直到现在,这一阵风裹挟着她从少年游到如今的愤懑和孤绝,风中似乎交织着熊熊烈火,一剑斩下,直接将他们所站的地方点燃。
浪潮将鬼影清平,又卷起骇浪狠拍而下。
从月出东山而起,又以月出东山而收。
四个幽魂似乎没有预料到,这次的对手这样棘手。
她体内的灵力仿佛取之不尽用之不竭,无论他们怎样吸食,怎样企图用恶念攻击,怎样引起她心中的恐惧,她都没有动摇分毫。
她是一个毫无漏洞的对手。
更可怕的是,她身上有中令他们感到害怕的东西。
直觉让他们不愿靠近她半步,却又不得不靠近。
沧浪剑已过,接下来的剑,成了祁念一自己的剑。
她双眼中亮起微蒙的光,顿时将幽魂所有的漏洞捕捉到。
一记知秋不偏不倚,直接将四个幽魂的阵型挑散。
紧接着,祁念一所有的剑气开始向着她自身汇聚,云野的心念在第一时间传递而来,他们两人的剑气汇聚成一柄黑白二色的巨型重剑,大到几乎要将整个深渊囊括在内。
巨剑愤而斩下,在深渊中发出惊天巨响。
就连深渊外驻守的人们都听见了。
巨剑消弭后,祁念一身上浮现出温润的玉色。
她整个人几乎瞬间被玉色包裹住,比起对外,这一剑的剑气更多的向着她自己。
就好像她自伤多深,就能伤敌多重。
这自毁似的一剑,祁念一没有丝毫惧怕。
她轻阖上眼,眼前浮现了自己这一生经历的一切。
她最初问过很多次为什么。
为什么天命选择了她,为什么她和亲友们需要经历这些苦痛,为什么世间存在那么多的力有不逮,而她却还那么弱小。

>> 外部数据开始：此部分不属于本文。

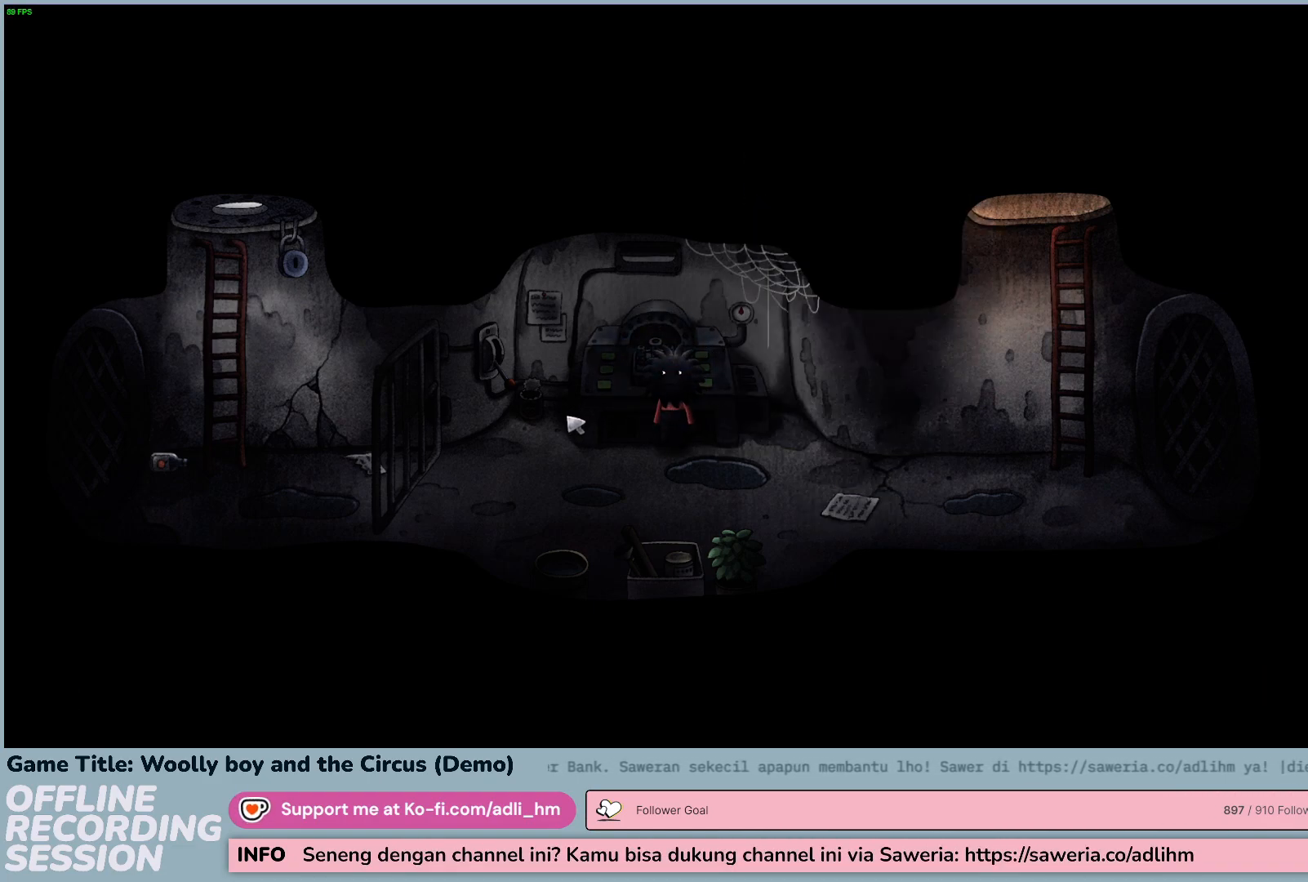
{"keys": [], "mouse": [], "events": []}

在每一个林中练剑的日子,在每一个辗转反侧的夜晚,她都问过自己。
时间久了,后来就不问了。
她选择面对。
选择去改变。
很久之前,温淮瑜问过她一个问题。
当初那么抗拒天命,为什么最后仍然接受到深渊中来。
祁念一回想起来,那时她的回答。
“不一样的。”
她说:“我抗拒天命,是因为我不愿没有任何选择,只能被送去献祭。”
“但直面深渊,是我自己的选择。
是我看清一切真相后,自己作出的决定。”
“我怕的不是死亡,若在我做出选择之后,那个结果仍然是死亡,我会欣然接受。”